Des milliers de plantes et substances
La pharmacopée chinoise recèle quelques milliers de substances, dont 300 environ sont couramment utilisées. Ces substances proviennent majoritairement de plantes, mais peuvent inclurent aussi d’autres éléments. Par exemple, on trouve des substances minérales (le cinabre, le soufre, la magnétite etc.), des substances animales (os, coquillages, nids d’oiseaux, poudre de perles etc.), des insectes (fourmis, vers à soie, scorpions etc.). Les préparations médicinales peuvent aussi inclure d’autres substances comme la cire d’abeilles, le miel, les substances résineuses. La liste n’est pas exhaustive.
Les plantes médicinales sont sélectionnées en fonction de leurs propriétés spécifiques, de leur saveur, de leur nature, et de leurs interactions avec les organes du corps.
La pharmacopée chinoise tient compte des contre-indications et des interactions potentielles entre différentes herbes médicinales.
Une formule est élaborée en respectant notamment « la combinaison particulière du Monarque, du Ministre, de l’Assistant et du Guide ». Le remède Monarque est l’ingrédient essentiel de la formule, il détient le rôle curatif du principal symptôme visé. Le Ministre vient renforcer l’effet curatif du Monarque ; l’Assistant coopère avec les deux premiers pour améliorer leurs effets thérapeutiques et permettre à ceux-ci d’être mieux tolérés. Enfin le remède Guide dirige les effets des autres herbes vers les organes à traiter et régule les propriétés des autres herbes.
La pharmacopée chinoise utilise différentes méthodes de préparation des herbes médicinales telles que les décoctions (Tāng), les infusions (Zhǒu), les poudres (Sǎn), les teintures (Jiǔ) et les pilules/comprimés (Wàn). Les décoctions sont les plus courantes.
Une thérapeutique peu propice à l’automédication
Au vu de ce qui vient d’être exposé, cela peut paraître une évidence. Mais rappelons-le. La pharmacopée chinoise est efficace, mais elle doit être prescrite à bon escient, après un diagnostic de médecine chinoise. En effet, une maladie, selon les critères de la médecine occidentale ou allopathique, pourra recéler différents tableaux pathologiques au regard de la médecine chinoise. C’est pourquoi chaque patient se verra prescrire une formule adaptée à son cas.
Par ailleurs, la médecine chinoise considère qu’une maladie est évolutive dans le temps. C’est pourquoi les traitements varient rapidement au fil des soins. De jour en jour, un patient voit son état évoluer. Les plantes médicinales sont alors adaptées en fonction du diagnostic évolutif du patient. C’est pourquoi, même si un patient a pris une formule il y a quelques semaines ou mois, et que celle-ci lui a été bénéfique, elle ne sera pas forcément adaptée si certains symptômes, en apparence similaires – reviennent. Il lui est vivement conseillé de consulter à nouveau son médecin chinois.

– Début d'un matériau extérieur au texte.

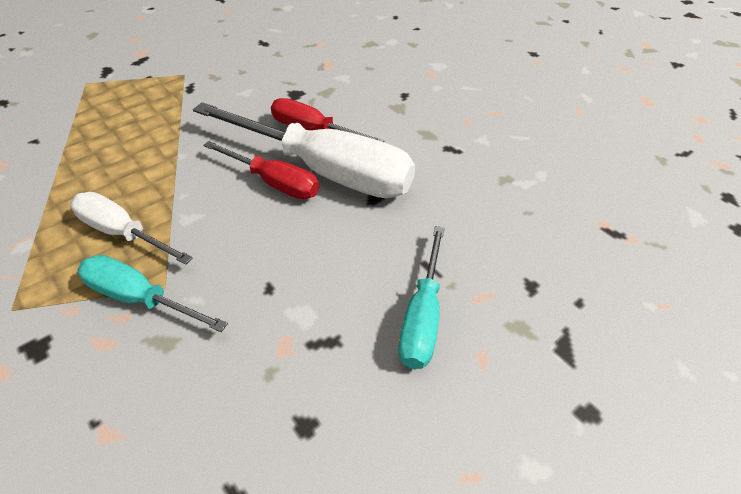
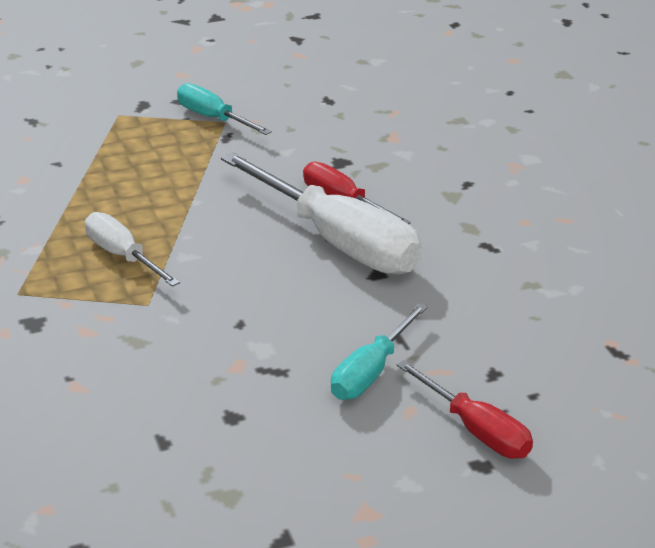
camera: 20 degrees right, 15 degrees down
turquoise screwdriver [77,255,228,332] -> turquoise screwdriver moved to [177,83,272,135]
red screwdriver [203,141,319,199] -> red screwdriver moved to [397,360,533,459]

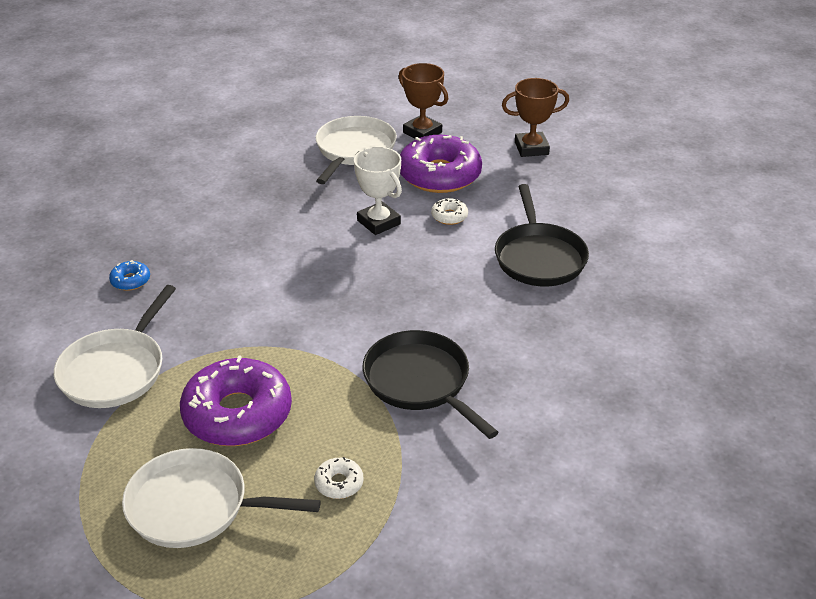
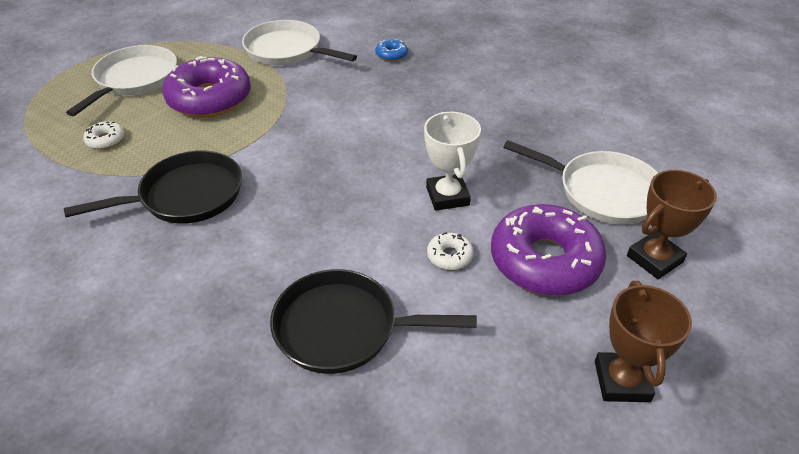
camera: 100 degrees right, 5 degrees up
white trophy [354,147,402,235] -> white trophy turned 75 degrees counterclockwise [424,112,481,211]

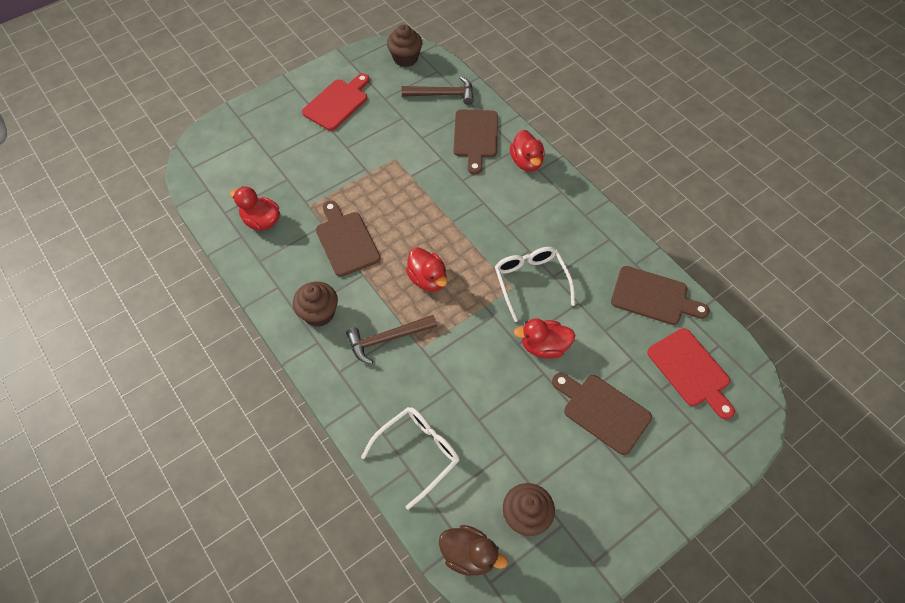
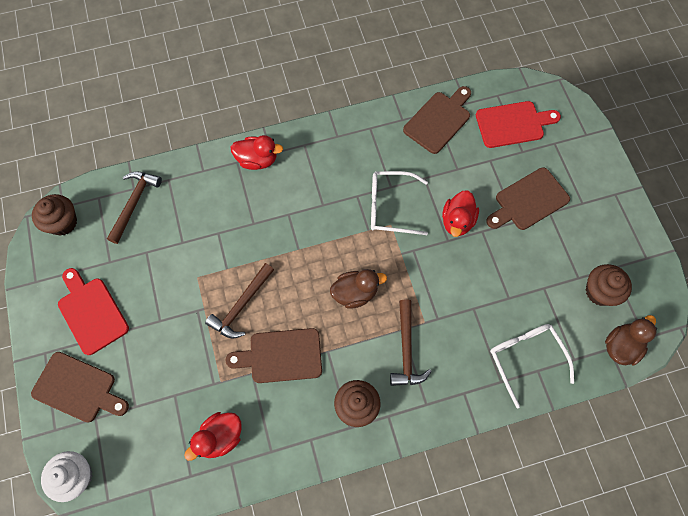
camera: 70 degrees left, 10 degrees up
red duck [406,247,447,292] -> brown duck [330,269,387,309]
brown cutting board [453,109,498,174] -> brown cutting board moved to [31,352,129,422]
none -> white cupcake [41,451,93,502]
none -> brown hammer [205,263,274,339]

Des remèdes au gôut amer ?
Si la pharmacopée est la plus utilisée des thérapeutiques de la médecine chinoise, elle le doit à son efficacité. Le Chinois est pragmatique et n’est pas là pour se faire plaisir mais bien pour se soigner. Nombre d’Occidentaux sont plus chatouilleux sur l’aspect confort d’une thérapeutique. Oui ça doit soigner efficacement, mais le plus agréablement – ou le moins désagréablement – possible.
Si l’acupuncture fait peur à certains, c’est souvent bien pire avec les décoctions chinoises ! D’aucuns ne se sentent même pas le courage d’en avaler, quand d’autres les jettent à la poubelle. Les nez et palais occidentaux sont sans-doute devenus trop difficiles pour leur propre santé…

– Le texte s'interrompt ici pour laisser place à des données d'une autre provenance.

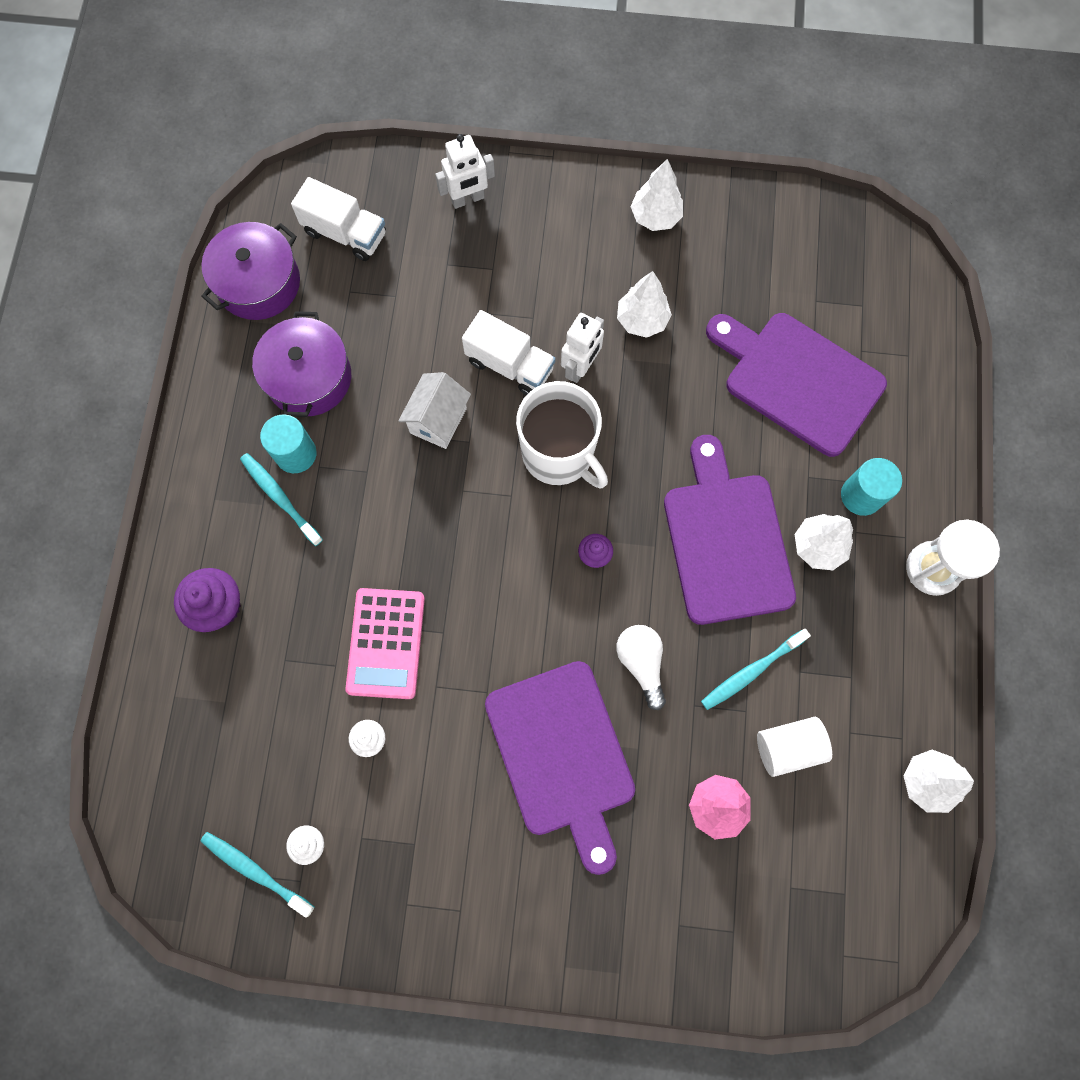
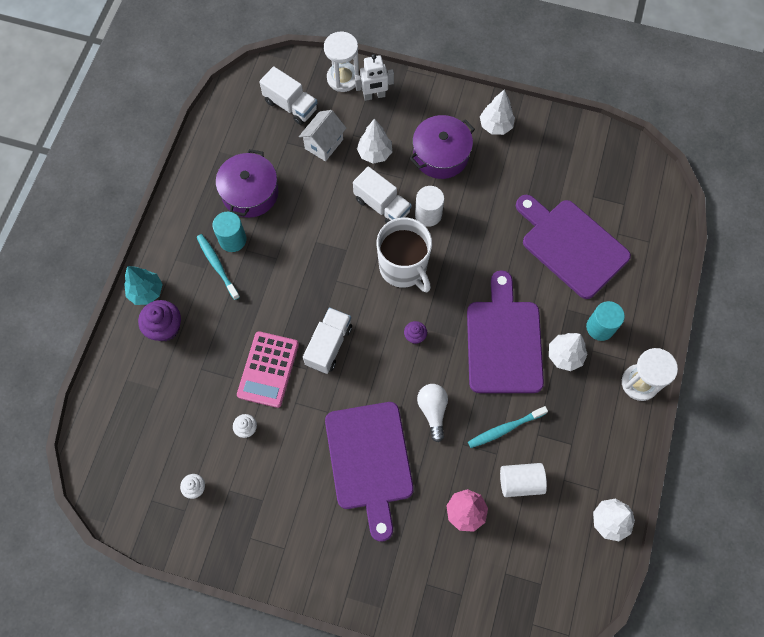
camera: 10 degrees right, 5 degrees down
turquoise toothbrush [200,832,314,918] -> none
purple pot [201,222,300,320] -> purple pot moved to [410,115,475,179]
white house [399,372,471,449] -> white house moved to [299,110,346,161]
white robot [561,313,604,383] -> white cylinder [415,186,444,227]
white tree [617,271,672,338] -> white tree moved to [357,119,392,164]
none -> turquoise tree [124,266,163,305]
none -> white truck [303,307,352,374]
none -> white hourglass [324,32,359,92]

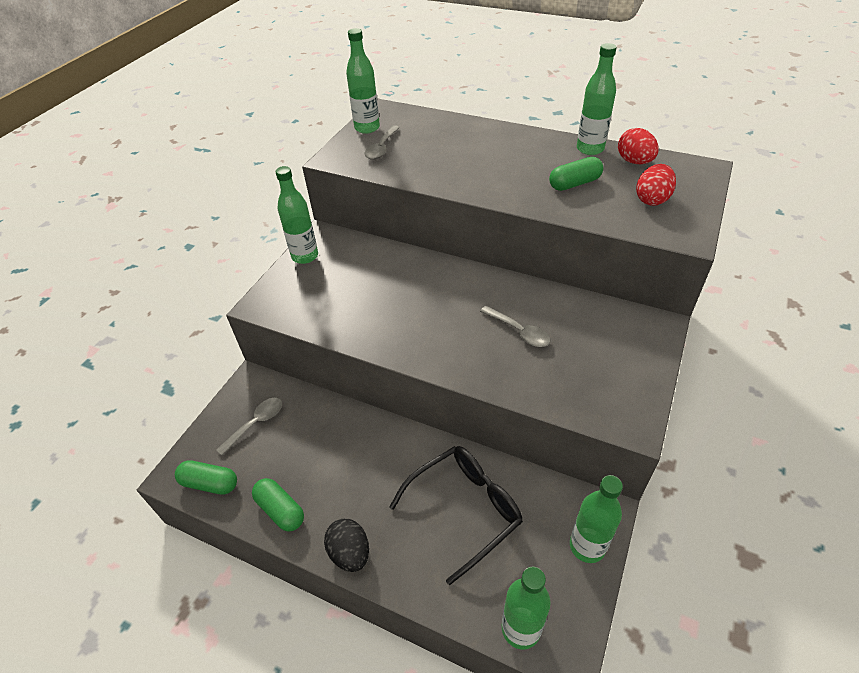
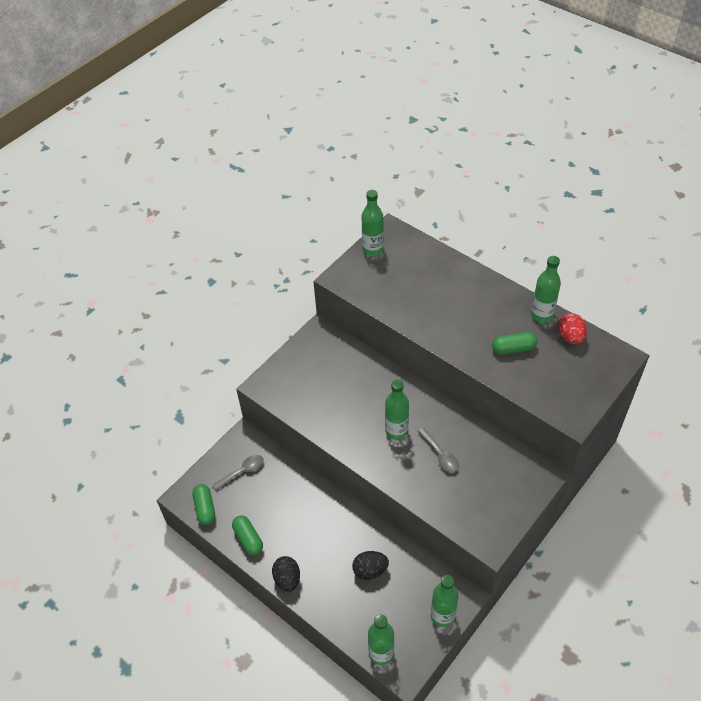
camera: 15 degrees right, 5 degrees up
green capsule [175,460,237,494] -> green capsule turned 45 degrees clockwise [192,484,215,525]
green bottle [275,166,318,264] -> green bottle moved to [385,379,409,440]
grey spoon [364,125,400,160] -> none
black glasses [389,446,523,585] -> black egg [352,551,389,580]
red egg [636,164,676,206] -> none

Au-delà des goûts et dégoûts de chacun, le goût d’une préparation est très variable d’une formule à l’autre, allant du plutôt sucré au très amer. La décoction se consomme en général deux fois par jour. La préparation d’une décoction requiert un certain temps qui peut aussi faire reculer certains. Mais de nombreuses pharmacies chinoises les cuisent aujourd’hui et les livrent sous-vide à leurs clients.